**WHAT YOU NEED TO DO:**
• a. In the review of the sparse autoencoder steering paper, at what coefficient does joint negative suppression of three near-orthogonal features break grounded composition?
• b. Continue the review of the sparse autoencoder steering paper from its final sentence.

**DOCUMENT TEXT:**
▬▬▬

The main thing to know is that single-feature top-context labeling plus single steering in SAEs can miss how features behave when combined, and the authors supply a simple pairwise matrix method to check for those gaps across coefficient sweeps and joint conditions. They demonstrate this on Qwen3 and replicate on Gemma, plus a pipeline hit on Llama-3.1. The concrete findings include an inverted U-shape on one feature that flips from disclaimer to contemplative voice at high positive strength, three near-orthogonal features whose joint negative suppression at c=-500 breaks grounded composition on recipes and explanations while single suppression leaves those intact, and a matched-geometry test where single-feature, joint, and random-direction perturbations at similar norm and cosine produce three different output regimes. Coherence loss tracks the direction pattern rather than magnitude alone, and the control shows clear CI separation. These patterns hold across models with some model-specific signatures. The protocol and the joint-suppression demonstrations are the actual new pieces; prior SAE work has not used this co-variation of coefficient and joint condition in the same way. The replications and the geometry-matched random controls are better than the usual SAE interpretability note that stops at top contexts and one steer. The soft spot sits in the causal reading. The distinct regimes under joint suppression could arise from how the summed vector hits transformer nonlinearities or residual SAE correlations, even with the first-order geometry control in place. The paper does not report higher-order statistics on the joint vector or test the same setup with a second SAE dictionary on one model, so alternative explanations remain open. This is aimed at people already running SAEs for feature labeling and steering in LLM interpretability. Readers who want practical ways to strengthen validation will find the protocol worth trying on their own setups. It has enough new method, replicated evidence, and thoughtful controls to deserve a serious referee, though the referees will likely press for expanded methods details and extra checks on the joint vector. I would send it to peer review.

▬▬▬

[Extracted page text data]
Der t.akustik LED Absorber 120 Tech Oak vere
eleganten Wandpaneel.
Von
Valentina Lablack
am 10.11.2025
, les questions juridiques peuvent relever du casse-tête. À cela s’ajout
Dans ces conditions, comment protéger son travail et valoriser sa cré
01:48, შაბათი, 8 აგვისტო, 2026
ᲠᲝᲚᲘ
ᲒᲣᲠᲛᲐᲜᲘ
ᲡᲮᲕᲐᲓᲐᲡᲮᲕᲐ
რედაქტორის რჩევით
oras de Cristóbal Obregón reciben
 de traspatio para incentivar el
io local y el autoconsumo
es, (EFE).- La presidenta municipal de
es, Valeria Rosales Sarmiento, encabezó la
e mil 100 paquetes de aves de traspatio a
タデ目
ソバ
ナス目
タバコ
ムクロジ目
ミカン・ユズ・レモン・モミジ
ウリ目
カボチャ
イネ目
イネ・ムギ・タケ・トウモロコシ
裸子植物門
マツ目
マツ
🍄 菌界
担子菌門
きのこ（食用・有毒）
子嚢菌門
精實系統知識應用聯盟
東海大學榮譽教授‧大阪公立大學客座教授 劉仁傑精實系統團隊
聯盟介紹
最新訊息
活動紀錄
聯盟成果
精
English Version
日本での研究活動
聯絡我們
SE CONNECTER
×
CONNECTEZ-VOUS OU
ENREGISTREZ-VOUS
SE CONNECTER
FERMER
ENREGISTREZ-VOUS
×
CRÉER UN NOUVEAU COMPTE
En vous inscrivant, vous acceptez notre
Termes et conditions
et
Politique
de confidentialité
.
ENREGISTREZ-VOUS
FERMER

▬▬▬

**RESULTS IN ORDER:**
• a. At c=-500.

• b.
Referee Report

2 major / 1 minor

Summary. The manuscript proposes a pairwise matrix protocol for sparse autoencoders that co-varies steering coefficients with joint feature conditions. It claims that single-feature inspection mislabels causal axes, as shown by three findings replicated on Qwen3-1.7B-Instruct and Gemma-2-2B-it: an inverted U-shape under coefficient sweep for a feature labeled 'AI self-disclaimer'; joint suppression at c=-500 of three near-orthogonal cluster-specific features damaging grounded composition on recipes, engine explanations, and introspective prompts while single-feature suppression at the same magnitude leaves controls intact; and distinct output regimes (single-feature substitutes strategy filler, random direction substitutes diverse content, joint produces placeholder text) in a matched-geometry comparison (norm ~1.55, cosine ~0.64) where coherence loss is direction-pattern-dependent rather than magnitude-dependent. A pipeline also identifies a top causally responsible feature in Llama-3.1-8B-Instruct.

Significance. If the results hold, this work is significant for mechanistic interpretability because it provides concrete evidence that standard top-context labeling plus single-feature steering can miss causal structure, and it demonstrates the utility of joint analysis via explicit controls (random directions, single vs. joint, coefficient sweeps) and cross-model replication with CI separation by ~10x on the matched-geometry control. The direction-pattern dependence of coherence loss offers a falsifiable distinction that could improve steering experiment design.

major comments (2)

[matched-geometry comparison] The central claim that distinct output regimes demonstrate mislabeling of causal axes rests on the matched-geometry comparison of single-feature, joint, and random-direction perturbations. This control matches only first-order geometry (norm ~1.55, cosine ~0.64) but does not report higher-order statistics of the joint vector or test survival of the effect under a different SAE dictionary on the same model, so the observed differences could arise from SAE-model interactions or residual correlations rather than mislabeled axes.
[Abstract and replication statements] The abstract states that replication across Qwen3-1.7B-Instruct and Gemma-2-2B-it plus a pipeline result on Llama-3.1-8B-Instruct shows CI separation on the matched-geometry control, yet no methods, data, error bars, or exclusion criteria are visible. This absence is load-bearing for evaluating whether the three findings (inverted U-shape, joint-damage effect, and regime separation) are robust.

minor comments (1)

[Abstract] The exact construction of the 'pairwise matrices' (how coefficients are co-varied with joint conditions) is referenced but not formalized in the abstract, which may hinder immediate reproducibility.

Simulated Author's Rebuttal

2 responses · 0 unresolved

We thank the referee for the detailed and constructive review. The comments highlight important areas for strengthening the evidence on the limitations of single-feature SAE inspection. We address each major comment below and outline planned revisions.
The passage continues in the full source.